▸ CONSIGNE
Recopiez à l'identique, dans l'analyse du poème « Le Renégat », le passage allant de « Lycée Volatire Wingles » jusqu'à « est le renégat ? » inclus.

Lycée Volatire Wingles

« Le Renégat », David Diop (Coups de pilon  – 1956)

                                                               Le portrait du renégat

1.     Qui est le renégat ?

–          Titre = qualification péjorative d’emblée

–          Mon frère → l’auteur étant africain, le renégat = Africain ayant quitté / renié  sa terre natale

le soleil de ton pays n’est plus qu’une ombre  (antithèse soleil / ombre) →  pays oublié

–          Honte de ses origines :  La case de ta grand-mère / Fait rougir un visage… (V.9/10)   = le « rouge de la honte sur le visage du renégat, qui se veut  civilisé (V.8) = occidentalisé

2.     Son portrait physique

–          Portrait par métonymies : dents, lunettes, yeux, front, épaules

–          Insistance sur les signes extérieurs de richesse : lunettes d’or  (V.2) ; smoking à revers de soie (V.4)  (en relief en fin de vers) => réussite sociale en Occident

–          Or – soie – dents qui brillent (V.1) => tout ce qui brille ; l’apparence

–          Faire le beau dans les salons (monde bourgeois) : Piaillant et susurrant et plastronnant dans les salons  (V.5) – long vers peu harmonieux (mots longs +  assonance en « ant » des participes présents ) ; bavardage inutile (piaillant)  // mots sonores et vides (V.11) = se faire remarquer sans rien avoir à dire.

=> Dans ces salons le renégat est un pantin ridicule. Caricature

3.     Un être dénaturé

–          Des signes extérieurs de richesse appartenant tous aux sociétés occidentales (ex. smoking) ; le mot revers (V.4) suggère le revers de la médaille : la nature du renégat  est autre.

–          Mimétisme stupide (copier les Blancs) au point de vouloir changer de facies : visage blanchi (V.1O) ; yeux rendus bleus (V.3) = se  fondre dans le décor

–          Ou bien un Noir qui rejoue la caricature du Noir : dents qui brillent sous le compliment (V.1) = sourire légendaire de  Banania ; correspondre à ce que veulent les Blancs

=>  Un seul but = plaire aux Blancs. →  susurrant (V.5) = leur dire des paroles doucereuses, pour s’en faire accepter

En oubliant ses racines, le Noir a perdu son âme. Il choisit une culture au détriment d’une autre,  valorisée par Diop.

▸ JEU DE DONNÉES
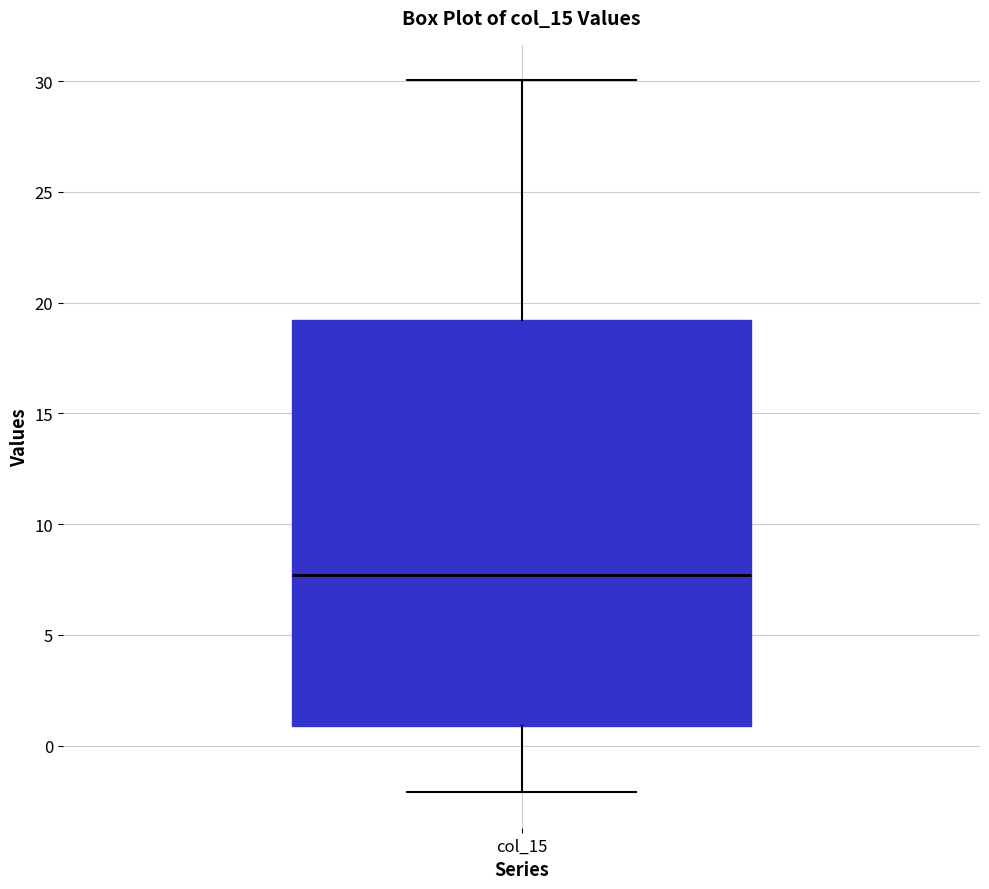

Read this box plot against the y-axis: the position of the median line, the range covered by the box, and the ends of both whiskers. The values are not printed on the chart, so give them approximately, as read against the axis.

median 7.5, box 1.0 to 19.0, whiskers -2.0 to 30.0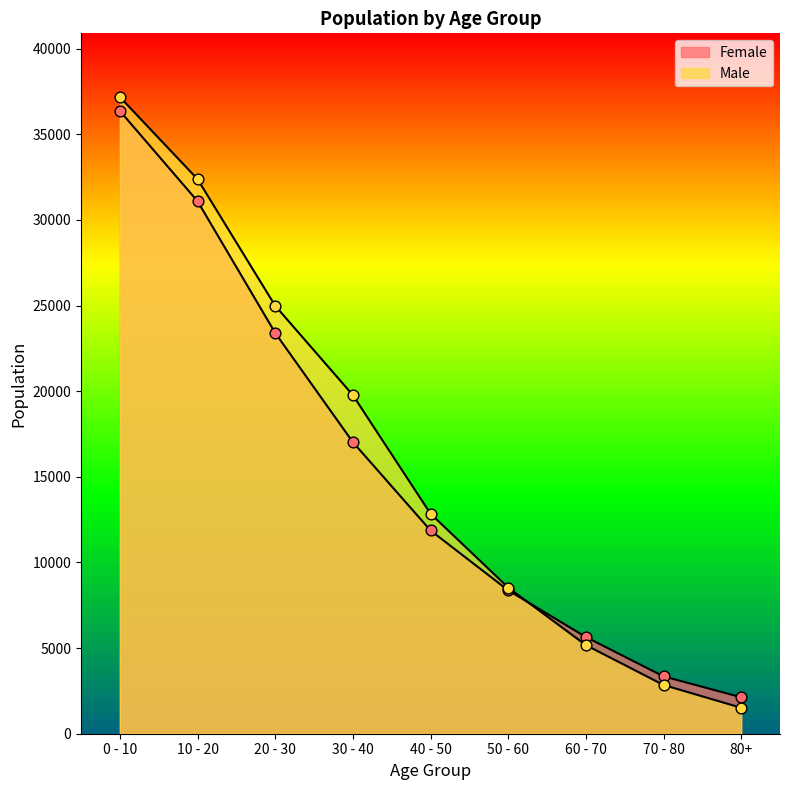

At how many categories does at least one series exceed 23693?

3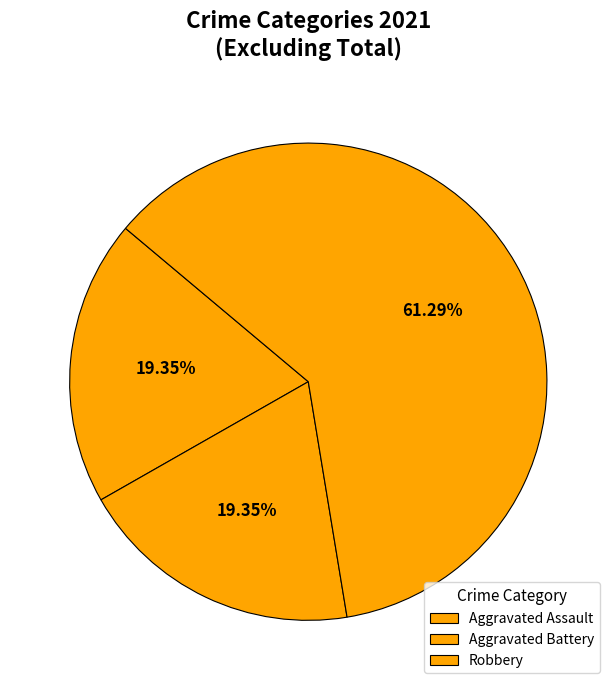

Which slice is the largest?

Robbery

▸ RÉPONSE FINALE
Lycée Volatire Wingles

« Le Renégat », David Diop (Coups de pilon  – 1956)

                                                               Le portrait du renégat

1.     Qui est le renégat ?